Bochum (ots) Einen integrativen Kontrolltag führte die Polizei Bochum gemeinsam mit ihren Kooperationspartnern am Montag, 9. Februar, im Bochumer Stadtgebiet durch. Unterstützt wurden die Beamten der Verkehrsdienstgruppe 1 dabei unter anderem durch Mitarbeiter der Bußgeldstelle des Fachbereichs Schwarzarbeit und des Fachbereichs Umwelt und Abfallwirtschaftsamt der Stadt Bochum.

Insgesamt wurden 57 Fahrzeuge kontrolliert - darunter auch große Lastzüge.
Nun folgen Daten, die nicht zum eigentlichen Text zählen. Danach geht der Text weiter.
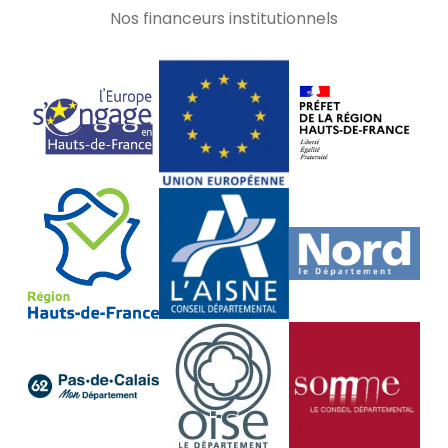
Nos financeurs institutionnels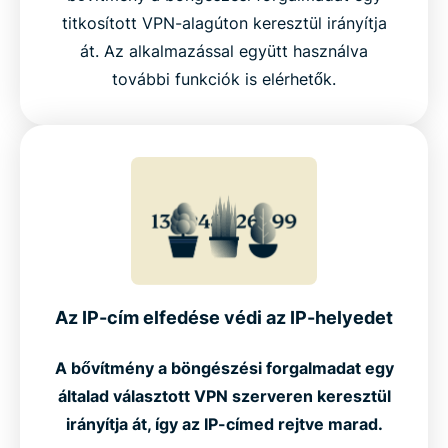
titkosított VPN-alagúton keresztül irányítja
át. Az alkalmazással együtt használva
további funkciók is elérhetők.
Az IP-cím elfedése védi az IP-helyedet
A bővítmény a böngészési forgalmadat egy
általad választott VPN szerveren keresztül
irányítja át, így az IP-címed rejtve marad.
In acht Fällen stellten die Einsatzkräfte Verstöße gegen die Fahrpersonalverordnung, zum Beispiel gegen die Lenk- und Ruhezeiten, und in drei Fällen gegen die Ladungssicherung fest.

64 Fahrzeugführer waren zu schnell unterwegs. Außerdem kontrollierte die Polizei eine Person, gegen die zwei ausstehende Haftbefehle vorliegen.

Solche gemeinsamen Schwerpunktkontrollen finden regelmäßig im Einzugsgebiet des Polizeipräsidiums Bochum - also in Bochum, Herne und Witten - statt, um die Straßen für alle Verkehrsteilnehmer sicherer zu machen.